> **WHAT YOU NEED TO DO**:
In the data below, locate each line with the word "Miss" and list it.

> **MATERIAL SUPPLIED**:
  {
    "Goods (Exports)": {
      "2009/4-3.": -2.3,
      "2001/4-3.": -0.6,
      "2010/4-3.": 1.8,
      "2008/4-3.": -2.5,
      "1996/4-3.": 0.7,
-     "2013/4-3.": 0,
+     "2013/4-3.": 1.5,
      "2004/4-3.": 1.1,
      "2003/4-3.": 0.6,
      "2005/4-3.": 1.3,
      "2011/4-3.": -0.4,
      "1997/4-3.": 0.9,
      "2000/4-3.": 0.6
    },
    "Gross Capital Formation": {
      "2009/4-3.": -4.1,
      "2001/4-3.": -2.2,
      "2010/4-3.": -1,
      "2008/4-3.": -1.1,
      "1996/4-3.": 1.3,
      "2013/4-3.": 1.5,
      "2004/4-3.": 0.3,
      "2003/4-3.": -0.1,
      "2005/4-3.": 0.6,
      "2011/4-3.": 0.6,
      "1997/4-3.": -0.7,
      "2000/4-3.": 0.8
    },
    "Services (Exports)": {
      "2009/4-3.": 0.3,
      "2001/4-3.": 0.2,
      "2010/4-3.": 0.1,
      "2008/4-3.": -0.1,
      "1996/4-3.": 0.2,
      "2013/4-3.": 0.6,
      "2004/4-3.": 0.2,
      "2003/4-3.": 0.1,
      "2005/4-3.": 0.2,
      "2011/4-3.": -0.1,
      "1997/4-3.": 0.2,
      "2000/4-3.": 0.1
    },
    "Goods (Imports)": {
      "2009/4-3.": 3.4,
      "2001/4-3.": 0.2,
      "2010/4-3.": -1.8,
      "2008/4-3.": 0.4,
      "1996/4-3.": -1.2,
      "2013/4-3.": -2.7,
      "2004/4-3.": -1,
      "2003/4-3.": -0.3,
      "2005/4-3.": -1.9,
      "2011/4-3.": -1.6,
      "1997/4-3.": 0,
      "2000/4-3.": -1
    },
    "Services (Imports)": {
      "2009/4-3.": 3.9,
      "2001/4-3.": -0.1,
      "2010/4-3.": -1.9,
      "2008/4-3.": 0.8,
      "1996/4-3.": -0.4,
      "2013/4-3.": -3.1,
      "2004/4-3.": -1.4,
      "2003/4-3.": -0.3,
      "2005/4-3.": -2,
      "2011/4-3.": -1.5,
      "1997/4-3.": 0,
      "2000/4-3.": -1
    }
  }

...

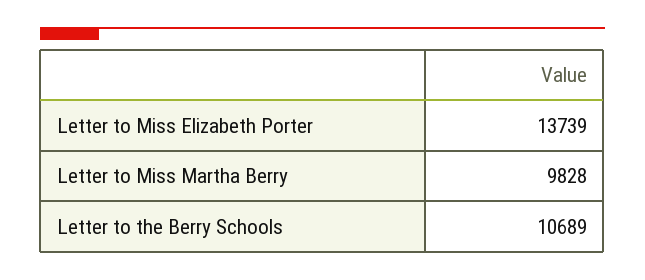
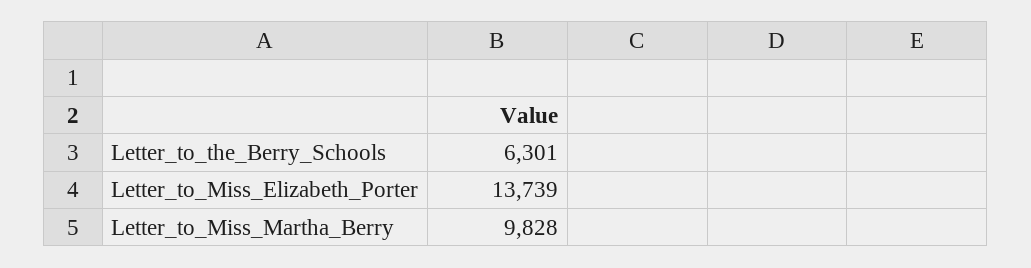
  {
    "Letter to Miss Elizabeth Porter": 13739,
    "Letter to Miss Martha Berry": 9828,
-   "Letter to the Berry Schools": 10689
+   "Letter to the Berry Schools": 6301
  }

> **RESPONSE TO THE TASK**:
    "Letter to Miss Elizabeth Porter": 13739,
    "Letter to Miss Martha Berry": 9828,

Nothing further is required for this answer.